Always Use Explicit JOIN Syntax

Never use the old-style comma-separated table syntax with join conditions in the WHERE clause. This implicit join style is harder to read, easier to get wrong, and mixes join logic with filter logic:

-- Bad: implicit join (comma syntax)
SELECT u.name, o.order_date
FROM users u, orders o
WHERE u.id = o.user_id
    AND o.status = 'completed';

-- Good: explicit JOIN syntax
SELECT u.name, o.order_date
FROM users u
INNER JOIN orders o
    ON u.id = o.user_id
WHERE o.status = 'completed';

The explicit JOIN syntax clearly separates the join condition (ON) from the filter condition (WHERE), making the query's logic much easier to understand and verify.

Always Specify the JOIN Type

Write INNER JOIN instead of just JOIN. While JOIN defaults to INNER JOIN in all major databases, being explicit removes ambiguity and makes the query self-documenting:

-- Be explicit about join types
INNER JOIN orders o ON u.id = o.user_id
LEFT JOIN addresses a ON u.id = a.user_id
CROSS JOIN date_series ds

Multi-Condition JOINs

When a JOIN has multiple conditions, place each condition on its own line with AND at the beginning:

SELECT
    e.name,
    d.department_name,
    r.role_name
FROM employees e
INNER JOIN department_assignments da
    ON e.id = da.employee_id
    AND da.is_primary = TRUE
    AND da.effective_date <= CURRENT_DATE
INNER JOIN departments d
    ON da.department_id = d.id
LEFT JOIN roles r
    ON e.role_id = r.id;

Self JOINs

Self joins require particularly careful formatting because the same table appears multiple times. Use descriptive aliases to make the relationship clear:

SELECT
    emp.name AS employee_name,
    mgr.name AS manager_name
FROM employees emp
LEFT JOIN employees mgr
    ON emp.manager_id = mgr.id;

7. Formatting WHERE Clauses

WHERE clauses are often the most complex part of a query, containing multiple conditions joined by AND and OR operators. Proper formatting is essential for understanding the filter logic.

Data extracts:

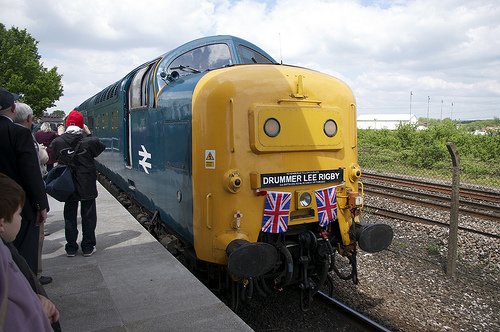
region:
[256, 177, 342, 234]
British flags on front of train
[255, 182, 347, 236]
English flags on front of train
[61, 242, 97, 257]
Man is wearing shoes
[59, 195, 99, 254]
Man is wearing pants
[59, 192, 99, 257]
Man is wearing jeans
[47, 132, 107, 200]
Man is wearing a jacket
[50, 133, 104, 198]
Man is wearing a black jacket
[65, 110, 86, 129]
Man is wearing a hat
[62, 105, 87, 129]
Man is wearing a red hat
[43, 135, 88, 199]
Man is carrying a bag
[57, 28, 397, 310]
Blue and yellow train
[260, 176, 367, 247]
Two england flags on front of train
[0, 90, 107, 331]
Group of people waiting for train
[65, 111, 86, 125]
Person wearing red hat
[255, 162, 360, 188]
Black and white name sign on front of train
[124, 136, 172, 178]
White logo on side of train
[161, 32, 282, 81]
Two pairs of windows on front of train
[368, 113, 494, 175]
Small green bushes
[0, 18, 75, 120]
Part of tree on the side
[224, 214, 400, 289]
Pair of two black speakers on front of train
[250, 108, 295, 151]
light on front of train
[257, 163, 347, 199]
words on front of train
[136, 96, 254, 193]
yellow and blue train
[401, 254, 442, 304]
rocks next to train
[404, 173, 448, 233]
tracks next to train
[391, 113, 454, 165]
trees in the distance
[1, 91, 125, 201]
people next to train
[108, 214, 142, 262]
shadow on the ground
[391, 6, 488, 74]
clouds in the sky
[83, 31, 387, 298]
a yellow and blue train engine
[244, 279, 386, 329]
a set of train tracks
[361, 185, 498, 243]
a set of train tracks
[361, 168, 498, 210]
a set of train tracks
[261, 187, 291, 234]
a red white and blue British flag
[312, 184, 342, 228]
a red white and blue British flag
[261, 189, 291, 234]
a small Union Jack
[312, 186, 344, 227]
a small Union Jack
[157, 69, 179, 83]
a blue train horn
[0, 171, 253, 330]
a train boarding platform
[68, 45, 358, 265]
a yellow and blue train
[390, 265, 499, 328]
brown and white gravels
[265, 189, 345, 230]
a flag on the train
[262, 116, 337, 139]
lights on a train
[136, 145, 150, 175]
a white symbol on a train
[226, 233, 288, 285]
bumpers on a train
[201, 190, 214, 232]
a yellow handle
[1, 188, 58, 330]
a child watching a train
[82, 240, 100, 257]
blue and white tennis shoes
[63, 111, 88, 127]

--

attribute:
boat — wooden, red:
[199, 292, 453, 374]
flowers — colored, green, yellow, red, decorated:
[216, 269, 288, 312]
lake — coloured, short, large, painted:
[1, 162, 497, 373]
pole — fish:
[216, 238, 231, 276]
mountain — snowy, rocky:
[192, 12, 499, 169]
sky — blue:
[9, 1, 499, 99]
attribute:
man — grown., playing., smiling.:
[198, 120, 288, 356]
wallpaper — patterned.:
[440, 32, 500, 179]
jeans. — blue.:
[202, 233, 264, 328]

* * *

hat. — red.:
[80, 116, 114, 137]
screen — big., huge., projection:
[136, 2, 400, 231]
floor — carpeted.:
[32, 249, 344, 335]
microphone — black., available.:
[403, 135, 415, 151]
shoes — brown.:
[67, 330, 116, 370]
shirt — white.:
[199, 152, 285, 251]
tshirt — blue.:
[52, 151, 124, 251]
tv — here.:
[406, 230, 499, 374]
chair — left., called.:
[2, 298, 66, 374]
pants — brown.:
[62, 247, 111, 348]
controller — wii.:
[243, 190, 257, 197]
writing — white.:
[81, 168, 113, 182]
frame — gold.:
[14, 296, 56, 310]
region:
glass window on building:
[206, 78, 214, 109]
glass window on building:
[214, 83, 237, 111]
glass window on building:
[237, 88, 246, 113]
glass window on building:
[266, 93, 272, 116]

Brief A:
Decide whether each statement below agrees with the SQL style guide. Answer yes or no for each and quote the words of the guide that settle it.
(i) The guide states that JOIN defaults to INNER JOIN in all major databases.
(ii) For a JOIN with several conditions, the guide puts AND at the end of each line.
(iii) For self joins, the guide calls for descriptive aliases.
Brief B: Write the next part of the SQL style guide, picking up after its last sentence.

Response box A:
(i) Yes: "While JOIN defaults to INNER JOIN in all major databases"
(ii) No: "place each condition on its own line with AND at the beginning"
(iii) Yes: "Use descriptive aliases to make the relationship clear"

Response box B:
One Condition Per Line

Place each condition on its own line with the logical operator (AND/OR) at the beginning of the line:

WHERE u.status = 'active'
    AND u.created_at >= '2025-01-01'
    AND u.email_verified = TRUE
    AND u.country IN ('US', 'CA', 'GB');

Leading logical operators (placing AND/OR at the beginning of each line rather than the end) offer the same advantages as leading commas: cleaner diffs, easier commenting, and a consistent visual pattern.

Grouping Conditions with Parentheses

When mixing AND and OR, always use parentheses to make operator precedence explicit, even when the default precedence would produce the correct result:

WHERE u.status = 'active'
    AND (
        u.role = 'admin'
        OR u.role = 'superadmin'
    )
    AND u.created_at >= '2025-01-01';

Without parentheses, AND binds more tightly than OR in most SQL dialects, which can produce unexpected results:

-- Dangerous: AND binds before OR
WHERE u.status = 'active'
    AND u.role = 'admin'
    OR u.role = 'superadmin'  -- This matches ALL superadmins, even inactive ones!

-- Safe: parentheses make intent clear
WHERE u.status = 'active'
    AND (u.role = 'admin' OR u.role = 'superadmin')

IN Lists

Short IN lists can stay on one line. Long lists should be broken across multiple lines:

-- Short: one line is fine
WHERE u.country IN ('US', 'CA', 'GB')

-- Long: break across lines
WHERE u.country IN (
    'US', 'CA', 'GB', 'DE', 'FR',
    'JP', 'AU', 'NZ', 'IN', 'BR'
)

BETWEEN, LIKE, and IS NULL

These operators should each occupy their own line within the WHERE clause, following the same leading-operator pattern:

WHERE o.created_at BETWEEN '2025-01-01' AND '2025-12-31'
    AND u.email LIKE '%@example.com'
    AND u.deleted_at IS NULL;

EXISTS and NOT EXISTS

Format EXISTS subqueries with the subquery indented beneath the EXISTS keyword:

WHERE EXISTS (
    SELECT 1
    FROM orders o
    WHERE o.user_id = u.id
        AND o.status = 'completed'
);

8. Subqueries & Common Table Expressions (CTEs)

Complex queries often involve subqueries or Common Table Expressions (CTEs). How you format these nested structures has a major impact on readability.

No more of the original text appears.